Luckily I had older female cousins, so I got to go through their drawers secretly, always secretly. Thanksgiving dinner, everyone's drunk, and I'm like going through and looking at the pads and putting the tampons in and out and trying to jam them back in as if they wouldn't notice. And then I was actually confused, because all the commercials about periods, they would show a pad and they would put like blue liquid on the pad.

Is my period supposed to be blue? I mean, I love blue. Look my hair. I love blue. So I'm going to have blue liquid coming out of my vagina, which I'm allowed to say. I mean the rigamarole, the exhaustion. There was no communication about it. There was no, everything was shrouded in shame and mystery and like, you'll figure it out on your own.

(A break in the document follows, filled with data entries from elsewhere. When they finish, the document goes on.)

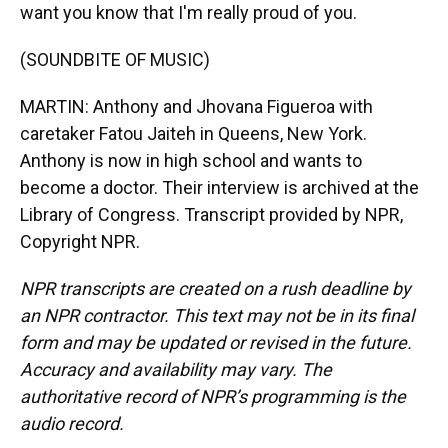
want you know that I'm really proud of you.
(SOUNDBITE OF MUSIC)
MARTIN: Anthony and Jhovana Figueroa with
caretaker Fatou Jaiteh in Queens, New York.
Anthony is now in high school and wants to
become a doctor. Their interview is archived at the
Library of Congress. Transcript provided by NPR,
Copyright NPR.
NPR transcripts are created on a rush deadline by
an NPR contractor. This text may not be in its final
form and may be updated or revised in the future.
Accuracy and availability may vary. The
authoritative record of NPR’s programming is the
audio record.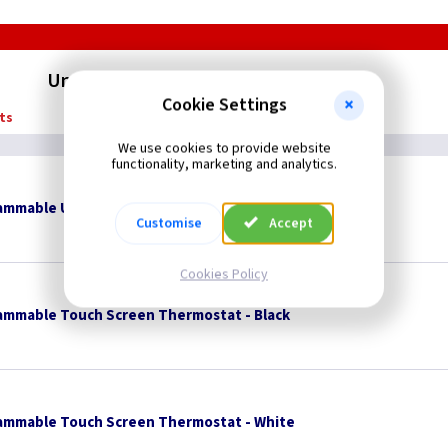
Underfloor Heating Thermostats
Cookie Settings
ts
We use cookies to provide website
functionality, marketing and analytics.
rammable Underfloor Heating Thermostat
Customise
Accept
Cookies Policy
ammable Touch Screen Thermostat - Black
ammable Touch Screen Thermostat - White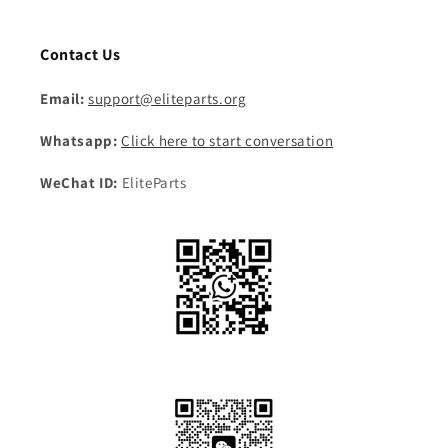
Contact Us
Email:
support@eliteparts.org
Whatsapp:
Click here to start conversation
WeChat ID:
EliteParts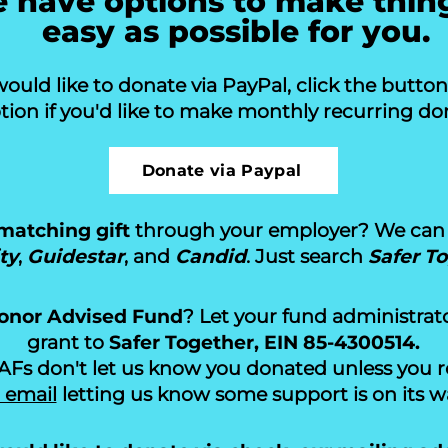
 have options to make thin
easy as possible for you.
would like to donate via PayPal, click the butto
tion if you'd like to make monthly recurring don
Donate via Paypal
matching gift
through your employer? We can 
ty
,
Guidestar
, and
Candid
. Just search
Safer T
onor Advised Fund
? Let your fund administrat
grant to
Safer Together, EIN 85-4300514.
s don't let us know you donated unless you req
 email
letting us know some support is on its w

I know people that have had cysts and UTIs go septic, because they were like too afraid to ask their own doctor. With the campaign, there was this kismet sort of, I see an email that's like "Just Say Vagina," and I'm like, what's that? JustSayVagina.com is their campaign website.

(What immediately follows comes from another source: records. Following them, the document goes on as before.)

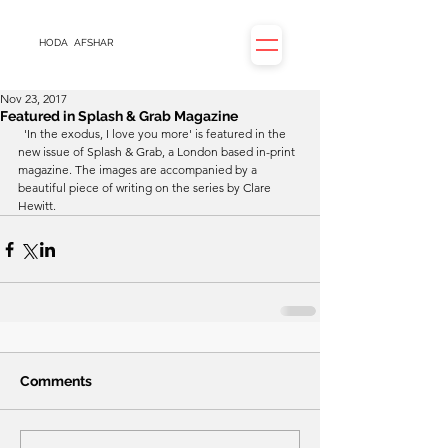
HODA
AFSHAR
Nov 23, 2017
Featured in Splash & Grab Magazine
  'In the exodus, I love you more' is featured in the 
new issue of Splash & Grab, a London based in-print 
magazine. The images are accompanied by a 
beautiful piece of writing on the series by Clare 
Hewitt.
Comments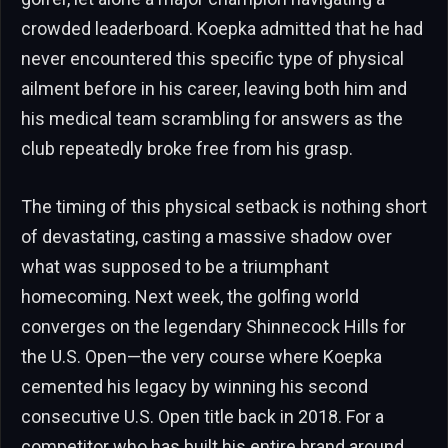
crowded leaderboard. Koepka admitted that he had
never encountered this specific type of physical
ailment before in his career, leaving both him and
his medical team scrambling for answers as the
club repeatedly broke free from his grasp.
The timing of this physical setback is nothing short
of devastating, casting a massive shadow over
what was supposed to be a triumphant
homecoming. Next week, the golfing world
converges on the legendary Shinnecock Hills for
the U.S. Open—the very course where Koepka
cemented his legacy by winning his second
consecutive U.S. Open title back in 2018. For a
competitor who has built his entire brand around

I'm used to having to tiptoe around saying vagina. I'm not allowed to say vagina. No one's allowed to say vagina. That's their domain name. I think it's very clear everyone knows I did not vote for Trump. That's pretty clear. Are we going to look back in 10, 20, 50 years and go, without that Trump debacle, there would have been no Me Too? How do we pick up the pieces, and does this reveal some of the major, major flaws that need to be looked at?

I would like to see insurance cover egg freezing. I would like to see insurance cover birth control, education about birth control in a real way. If I could go back and talk to my 13-year-old self, I would say save money, because you're going to need it for your birth control.

[LAUGHTER]

Get health insurance. Move to Canada.